TASK
Wherever a line in the data below holds "Figure", copy that line.

─── RECORDED DATA ───

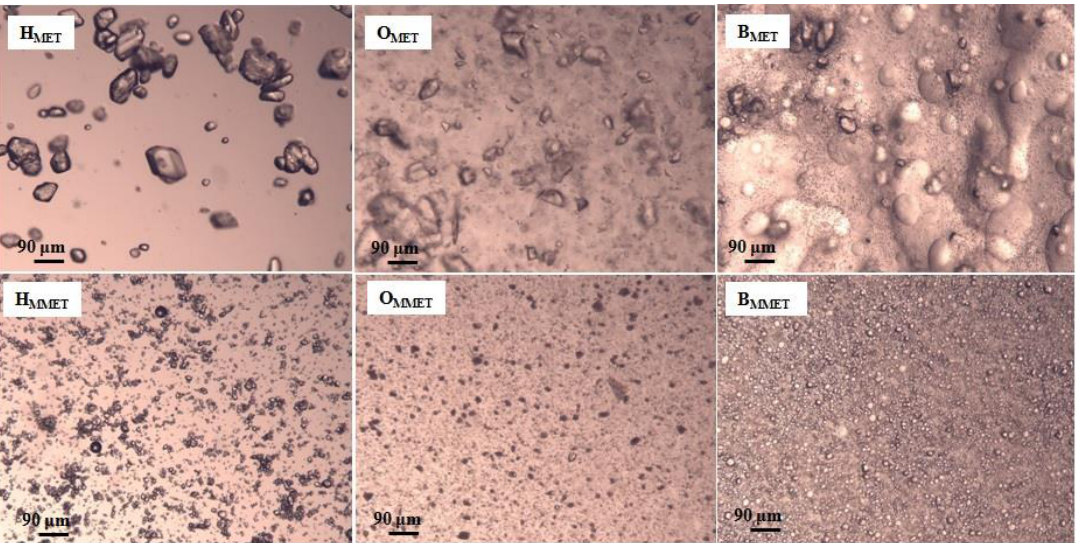
Figure 2. Microscopic images of prepared hydrogels, oleogels and bigels containing MET (HMET, OMET, BMET) or MMET (HMMET, OMMET, BMMET) under magnification 100×.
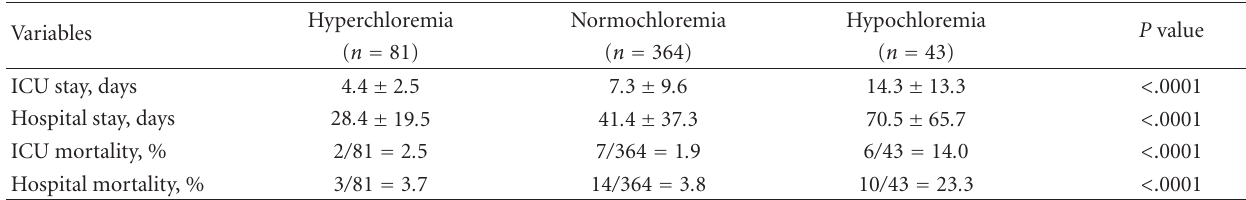
Table 3: Length of stay and mortality in hyperchloremic, normochloremic, and hypochloremic patients.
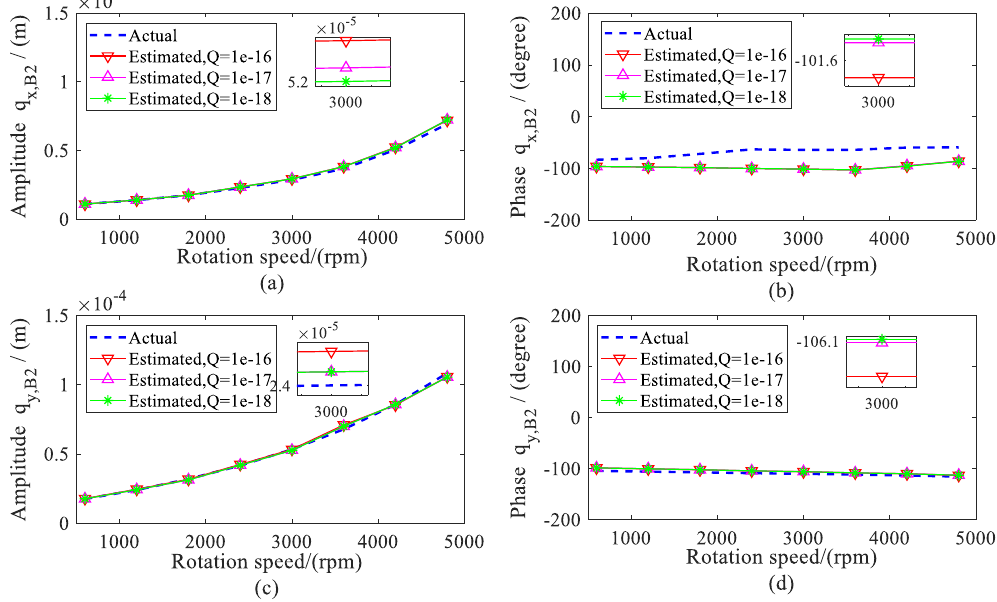
Figure 6. Actual and estimated displacements of bearing 2. ( a ) amplitude of q x, B 2 ; ( b ) phase of q x,B 2 ; ( c ) amplitude of q y, B 2 ; ( d ) phase of q y, B 2 .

───

YOUR SOLUTION
Figure 2. Microscopic images of prepared hydrogels, oleogels and bigels containing MET (HMET, OMET, BMET) or MMET (HMMET, OMMET, BMMET) under magnification 100×.
Figure 6. Actual and estimated displacements of bearing 2. ( a ) amplitude of q x, B 2 ; ( b ) phase of q x,B 2 ; ( c ) amplitude of q y, B 2 ; ( d ) phase of q y, B 2 .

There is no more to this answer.